Et puis, cela évite la course du lendemain
matin.
Éviter de comparer son enfant avec les autres
« Ton frère, lui, était content de retourner à l’école. » « Tes cousins sont déjà prêts. » « Regarde les autres enfants, ils ne se plaignent pas. » Les comparaisons sont rarement utiles.
Chaque enfant vit la rentrée à sa manière.
Certains sont impatients de retrouver leurs amis. D’autres ont besoin de
quelques jours pour retrouver leurs repères.
Le fait qu’un autre enfant soit enthousiaste
ne signifie pas que celui qui appréhende la rentrée a un problème.
Que faire si le refus d’aller à l’école persiste ?
Un enfant qui dit une fois qu’il ne veut pas
retourner en classe n’a pas forcément besoin d’une intervention particulière.
En revanche, si le refus devient très
fréquent, s’accompagne d’une forte anxiété, de troubles du sommeil, de douleurs
répétées ou d’une véritable peur d’aller à l’école, il vaut mieux chercher à comprendre
ce qui se passe.
Une discussion avec l’enseignant ou un spécialiste peut permettre d’avoir un autre regard sur la situation.

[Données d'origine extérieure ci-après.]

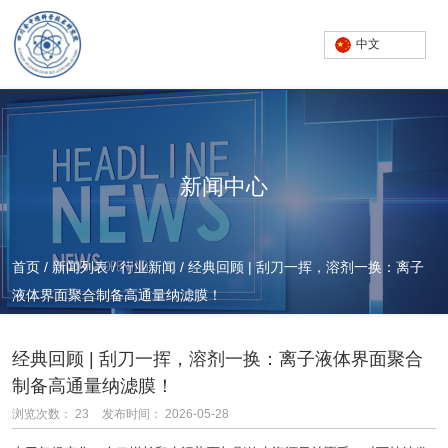
中文
新闻中心
首页
/
新闻列表
/
行业新闻
/
经典回顾 | 刮刀一挥，溶剂一换：离子
液体界面聚合制备高通量纳滤膜！
经典回顾 | 刮刀一挥，溶剂一换：离子液体界面聚合
制备高通量纳滤膜！
浏览次数：
23
发布时间： 2026-05-28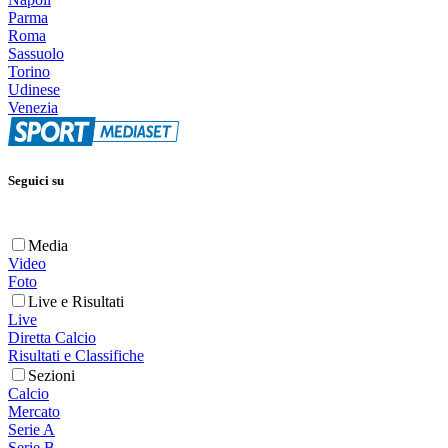
Parma
Roma
Sassuolo
Torino
Udinese
Venezia
Seguici su
Media
Video
Foto
Live e Risultati
Live
Diretta Calcio
Risultati e Classifiche
Sezioni
Calcio
Mercato
Serie A
Serie B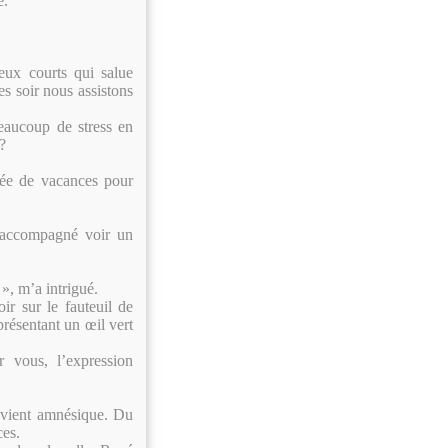
e.
ux courts qui salue
es soir nous assistons
eaucoup de stress en
?
rée de vacances pour
 accompagné voir un
», m’a intrigué.
ir sur le fauteuil de
résentant un œil vert
 vous, l’expression
devient amnésique. Du
ces.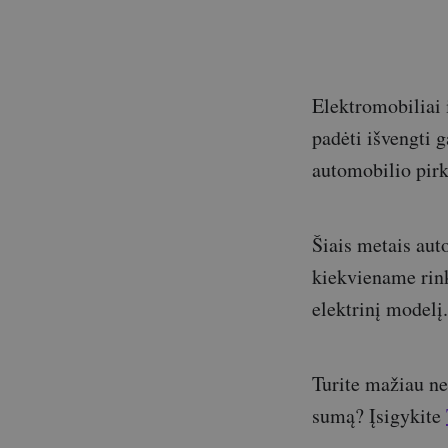
Elektromobiliai 
padėti išvengti 
automobilio pir
Šiais metais aut
kiekviename rink
elektrinį modelį.
Turite mažiau ne
sumą? Įsigykite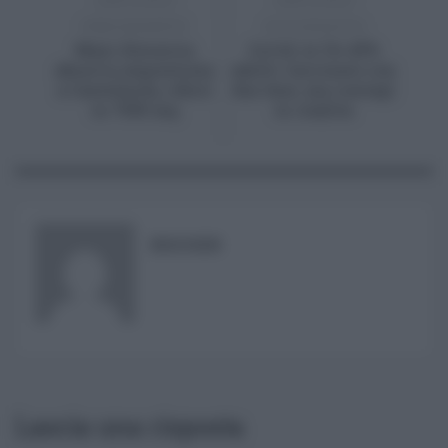
PRECEDENTE
SUCCESSIVO
Maxi discarica
Covid, in Ue 45%
abusiva sequestrata
adulti vaccinato con
a Castelmola, rifiuti
due dosi, ma contagi
in 7000 mq
in risalita
RISUSER
Lascia una risposta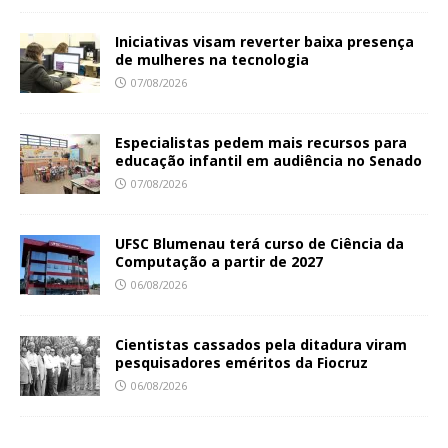
Iniciativas visam reverter baixa presença
de mulheres na tecnologia
07/08/2026
Especialistas pedem mais recursos para
educação infantil em audiência no Senado
07/08/2026
UFSC Blumenau terá curso de Ciência da
Computação a partir de 2027
06/08/2026
Cientistas cassados pela ditadura viram
pesquisadores eméritos da Fiocruz
06/08/2026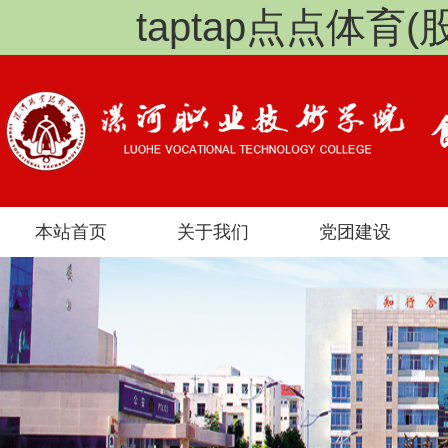
taptap点点体育
本站首页
关于我们
党团建设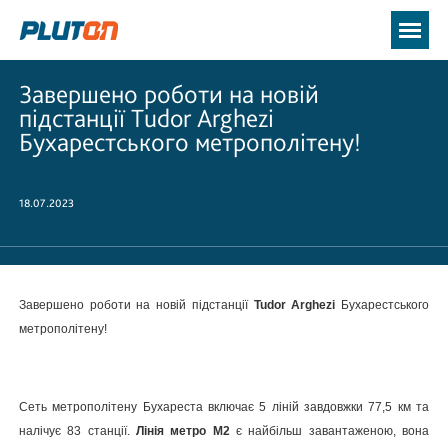
Завершено роботи на новій
підстанції Tudor Arghezi
Бухарестського метрополітену!
18.07.2023
Завершено роботи на новій підстанції
Tudor Arghezi
Бухарестського
метрополітену!
Сеть метрополітену Бухареста включає 5 ліній завдовжки 77,5 км та
налічує 83 станції.
Лінія метро М2
є найбільш завантаженою, вона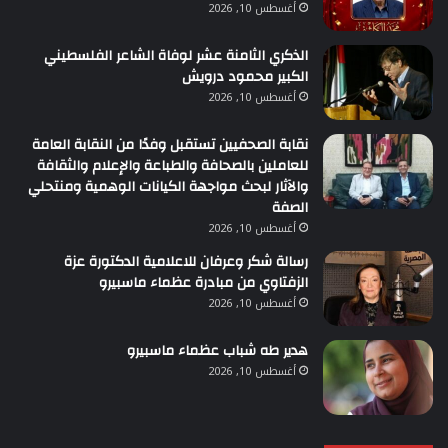
أغسطس 10, 2026
الذكري الثامنة عشر لوفاة الشاعر الفلسطيني
الكبير محمود درويش
أغسطس 10, 2026
نقابة الصحفيين تستقبل وفدًا من النقابة العامة
للعاملين بالصحافة والطباعة والإعلام والثقافة
والآثار لبحث مواجهة الكيانات الوهمية ومنتحلي
الصفة
أغسطس 10, 2026
رسالة شكر وعرفان للاعلامية الدكتورة عزة
الزفتاوي من مبادرة عظماء ماسبيرو
أغسطس 10, 2026
هدير طه شباب عظماء ماسبيرو
أغسطس 10, 2026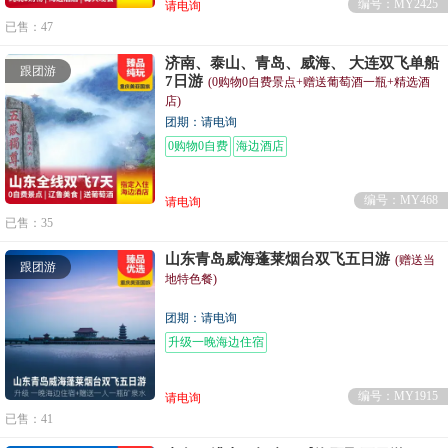
编号：MY2425
请电询
已售：47
济南、泰山、青岛、威海、 大连双飞单船
跟团游
7日游
(0购物0自费景点+赠送葡萄酒一瓶+精选酒
店)
团期：请电询
0购物0自费
海边酒店
编号：MY468
请电询
已售：35
山东青岛威海蓬莱烟台双飞五日游
(赠送当
跟团游
地特色餐)
团期：请电询
升级一晚海边住宿
编号：MY1915
请电询
已售：41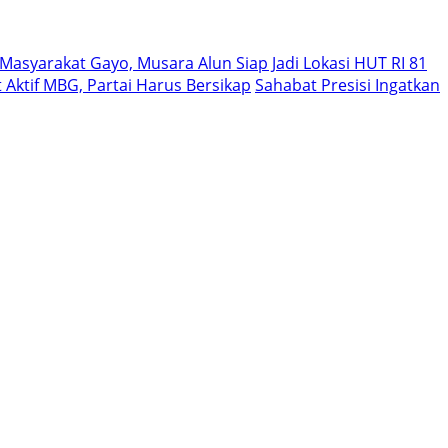
asyarakat Gayo, Musara Alun Siap Jadi Lokasi HUT RI 81
Aktif MBG, Partai Harus Bersikap
Sahabat Presisi Ingatkan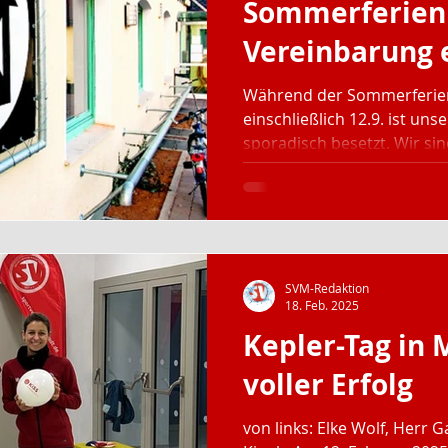
Sommerferien
Vereinbarung 
Während der Sommerferien
einschließlich 12.9. ist uns
sporadisch besetzt. Wir sind
SVM-Redaktion
18. Feb. 2025
Kepler-Tag in 
voller Erfolg
von links: Elke Wolf, Herr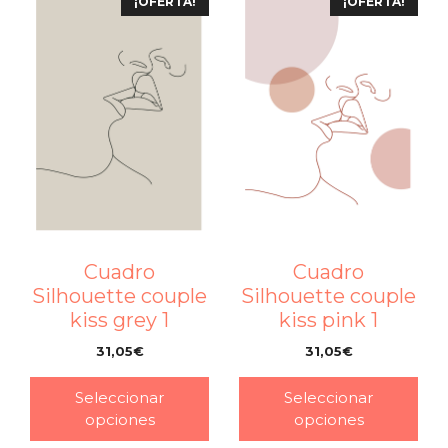
¡OFERTA!
¡OFERTA!
Cuadro
Cuadro
Silhouette couple
Silhouette couple
kiss grey 1
kiss pink 1
31,05
€
31,05
€
–
–
Seleccionar
Seleccionar
opciones
opciones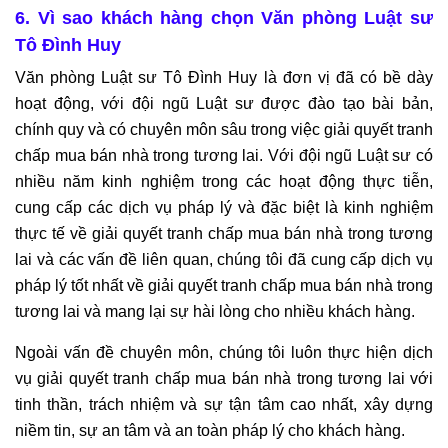
6. Vì sao khách hàng chọn Văn phòng Luật sư
Tô Đình Huy
Văn phòng Luật sư Tô Đình Huy là đơn vị đã có bề dày
hoạt động, với đội ngũ Luật sư được đào tạo bài bản,
chính quy và có chuyên môn sâu trong việc giải quyết tranh
chấp mua bán nhà trong tương lai. Với đội ngũ Luật sư có
nhiều năm kinh nghiệm trong các hoạt động thực tiễn,
cung cấp các dịch vụ pháp lý và đặc biệt là kinh nghiệm
thực tế về giải quyết tranh chấp mua bán nhà trong tương
lai và các vấn đề liên quan, chúng tôi đã cung cấp dịch vụ
pháp lý tốt nhất về giải quyết tranh chấp mua bán nhà trong
tương lai và mang lại sự hài lòng cho nhiều khách hàng.
Ngoài vấn đề chuyên môn, chúng tôi luôn thực hiện dịch
vụ giải quyết tranh chấp mua bán nhà trong tương lai với
tinh thần, trách nhiệm và sự tận tâm cao nhất, xây dựng
niềm tin, sự an tâm và an toàn pháp lý cho khách hàng.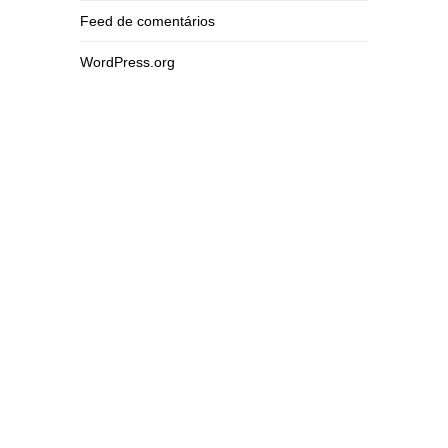
Feed de comentários
WordPress.org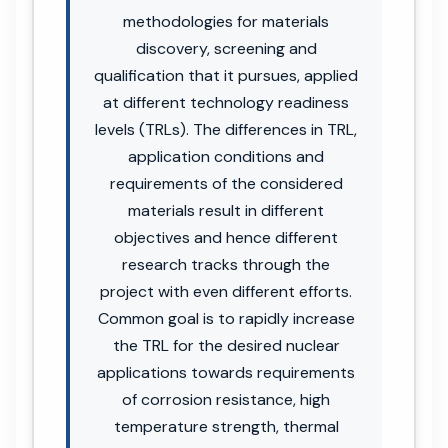
methodologies for materials
discovery, screening and
qualification that it pursues, applied
at different technology readiness
levels (TRLs). The differences in TRL,
application conditions and
requirements of the considered
materials result in different
objectives and hence different
research tracks through the
project with even different efforts.
Common goal is to rapidly increase
the TRL for the desired nuclear
applications towards requirements
of corrosion resistance, high
temperature strength, thermal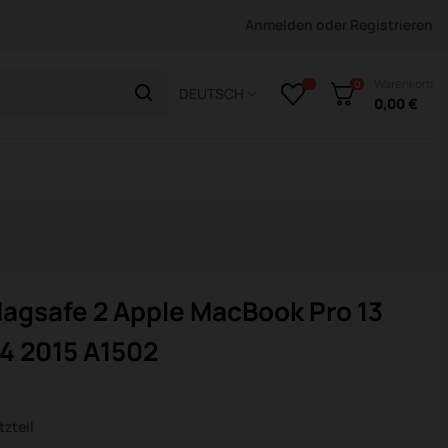
Anmelden
oder
Registrieren
Warenkorb
0
DEUTSCH
0,00 €
gsafe 2 Apple MacBook Pro 13
14 2015 A1502
zteil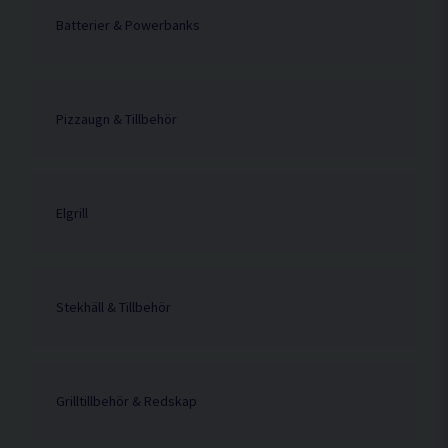
Batterier & Powerbanks
Pizzaugn & Tillbehör
Elgrill
Stekhäll & Tillbehör
Grilltillbehör & Redskap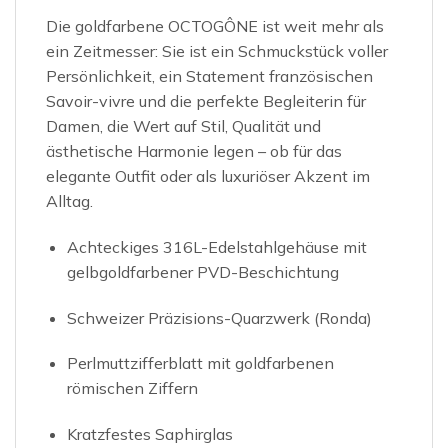
Die goldfarbene OCTOGÔNE ist weit mehr als
ein Zeitmesser: Sie ist ein Schmuckstück voller
Persönlichkeit, ein Statement französischen
Savoir-vivre und die perfekte Begleiterin für
Damen, die Wert auf Stil, Qualität und
ästhetische Harmonie legen – ob für das
elegante Outfit oder als luxuriöser Akzent im
Alltag.
Achteckiges 316L-Edelstahlgehäuse mit
gelbgoldfarbener PVD-Beschichtung
Schweizer Präzisions-Quarzwerk (Ronda)
Perlmuttzifferblatt mit goldfarbenen
römischen Ziffern
Kratzfestes Saphirglas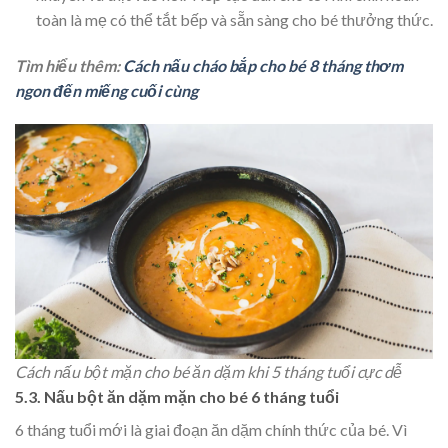
toàn là mẹ có thể tắt bếp và sẵn sàng cho bé thưởng thức.
Tìm hiểu thêm:
Cách nấu cháo bắp cho bé 8 tháng thơm
ngon đến miếng cuối cùng
Cách nấu bột mặn cho bé ăn dặm khi 5 tháng tuổi cực dễ
5.3. Nấu bột ăn dặm mặn cho bé 6 tháng tuổi
6 tháng tuổi mới là giai đoạn ăn dặm chính thức của bé. Vì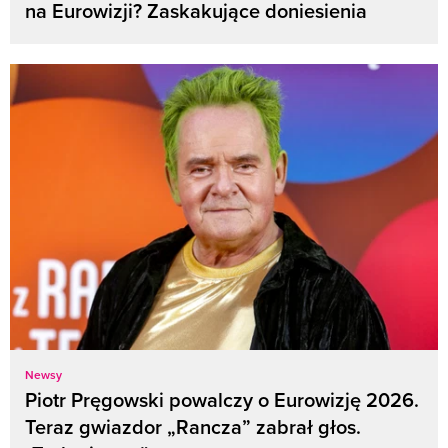
na Eurowizji? Zaskakujące doniesienia
Newsy
Piotr Pręgowski powalczy o Eurowizję 2026.
Teraz gwiazdor „Rancza” zabrał głos.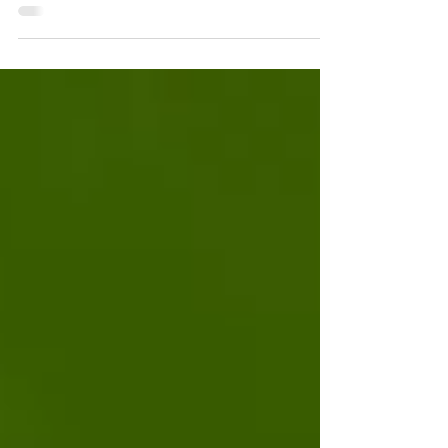
Die dunkle Jahreszeit war dieses Mal sehr dunkel. Eine
schwere Zeit mit einem sehr traurigen Ende. 01.02.2026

L’objectif n’est pas de forcer l’enfant à «
être courageux » à tout prix. Il s’agit de comprendre ce qui rend l’école
difficile pour lui.
Rassurer son enfant sans nier ses émotions
Un enfant n’a pas toujours besoin qu’on lui promette que tout sera parfait. Il a parfois simplement besoin d’entendre : « Je comprends que tu appréhendes. On va voir comment ça se passe et tu pourras m’en parler. »
Cette phrase laisse une place à son émotion
sans lui donner le sentiment que la rentrée est une catastrophe.
Le message est simple : tu peux avoir peur,
être triste ou ne pas avoir envie. Mais tu n’as pas à gérer cela seul.
La rentrée peut prendre quelques jours
Le premier matin ne déterminera pas toute
l’année scolaire.
Il peut y avoir des pleurs, de la fatigue, de
la mauvaise humeur ou un peu de nostalgie des vacances. Puis, progressivement,
les habitudes reviennent.
Les enfants retrouvent leurs camarades,
reprennent leurs activités et découvrent leur nouvelle classe.
Le rôle des parents n’est pas de faire disparaître
toutes les difficultés avant même qu’elles apparaissent. Il est surtout
d’accompagner l’enfant avec suffisamment de calme pour qu’il puisse retrouver
ses repères.
Après tout, ne pas avoir envie de retourner à
l’école après plusieurs semaines de vacances est parfois simplement une façon
de dire : « J’étais bien à la maison. »
Et cette phrase mérite peut-être d’être entendue avant d’être corrigée.